Washington slapped punitive sanctions on Tehran under former president Donald Trump, after he unilaterally withdrew from a 2015 nuclear accord between Iran and world powers.

Trump’s successor President Joe Biden favors returning to the nuclear deal and Vienna has hosted indirect negotiations to that end, but sanctions seeking to block Iran from exporting fuel remain in place.

In late 2019, Lebanon plunged into political and economic crisis, with huge street protests against an elite deemed beholden to sectarian interests. The country has been without a government for the past 10 months.

The crisis is also eating away at the country’s dwindling foreign currency reserves which have so far funded subsidies on key goods such as fuel, flour and medicine.

The local currency has lost around 85 percent of its value against the dollar on the black market.

The World Bank last week said the country’s financial crisis was one of the world’s worst since the mid-19th century.

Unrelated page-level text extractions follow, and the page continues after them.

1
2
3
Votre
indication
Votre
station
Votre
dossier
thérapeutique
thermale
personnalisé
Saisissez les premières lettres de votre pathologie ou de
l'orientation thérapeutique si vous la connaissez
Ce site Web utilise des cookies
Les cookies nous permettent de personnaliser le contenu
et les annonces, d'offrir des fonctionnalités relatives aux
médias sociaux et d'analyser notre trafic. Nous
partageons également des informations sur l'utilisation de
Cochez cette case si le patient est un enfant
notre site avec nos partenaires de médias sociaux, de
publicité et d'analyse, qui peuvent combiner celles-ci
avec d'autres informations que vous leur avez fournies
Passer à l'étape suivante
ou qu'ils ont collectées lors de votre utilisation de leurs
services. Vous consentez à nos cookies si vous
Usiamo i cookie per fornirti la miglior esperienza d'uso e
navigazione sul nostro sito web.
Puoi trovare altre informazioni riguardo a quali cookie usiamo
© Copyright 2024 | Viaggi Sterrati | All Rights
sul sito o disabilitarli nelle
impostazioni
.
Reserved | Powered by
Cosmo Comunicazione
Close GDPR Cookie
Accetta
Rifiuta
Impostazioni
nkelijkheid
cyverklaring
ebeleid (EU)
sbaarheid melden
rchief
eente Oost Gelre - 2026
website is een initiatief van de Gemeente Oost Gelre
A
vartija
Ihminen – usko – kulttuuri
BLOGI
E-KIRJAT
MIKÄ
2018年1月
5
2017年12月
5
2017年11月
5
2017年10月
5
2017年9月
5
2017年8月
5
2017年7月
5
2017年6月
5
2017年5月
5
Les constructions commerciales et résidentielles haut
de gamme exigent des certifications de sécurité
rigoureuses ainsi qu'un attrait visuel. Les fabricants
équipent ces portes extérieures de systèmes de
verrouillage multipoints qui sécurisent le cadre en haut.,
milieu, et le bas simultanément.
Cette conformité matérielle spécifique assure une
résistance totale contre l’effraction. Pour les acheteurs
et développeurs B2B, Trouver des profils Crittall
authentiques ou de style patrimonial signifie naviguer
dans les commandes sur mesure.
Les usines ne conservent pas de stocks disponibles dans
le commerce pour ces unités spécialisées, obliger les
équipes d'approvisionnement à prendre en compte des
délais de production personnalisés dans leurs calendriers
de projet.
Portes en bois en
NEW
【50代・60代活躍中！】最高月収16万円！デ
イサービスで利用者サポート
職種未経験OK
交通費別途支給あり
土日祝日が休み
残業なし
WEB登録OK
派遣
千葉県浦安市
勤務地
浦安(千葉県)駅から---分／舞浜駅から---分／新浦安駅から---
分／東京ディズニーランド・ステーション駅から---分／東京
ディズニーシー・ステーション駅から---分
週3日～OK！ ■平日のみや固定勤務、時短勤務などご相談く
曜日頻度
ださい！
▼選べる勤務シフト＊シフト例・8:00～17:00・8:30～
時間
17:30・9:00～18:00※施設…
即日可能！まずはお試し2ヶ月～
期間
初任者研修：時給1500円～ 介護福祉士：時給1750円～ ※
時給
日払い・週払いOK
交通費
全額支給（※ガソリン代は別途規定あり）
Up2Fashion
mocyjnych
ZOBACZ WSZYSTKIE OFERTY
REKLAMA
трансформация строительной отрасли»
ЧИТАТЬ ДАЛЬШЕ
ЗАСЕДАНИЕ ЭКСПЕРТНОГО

The Iraqi government approved on Tuesday to double the quantity of crude oil it provides to Lebanon one million tons, amounting for half of the country’s fuel needs.

“The decision must be implemented as quickly as possible, due to the urgent need for this support for brotherly Lebanon, because it is going through extraordinary circumstances,” government spokesman and Culture Minister Hassan Nazim said in a press conference in Baghdad.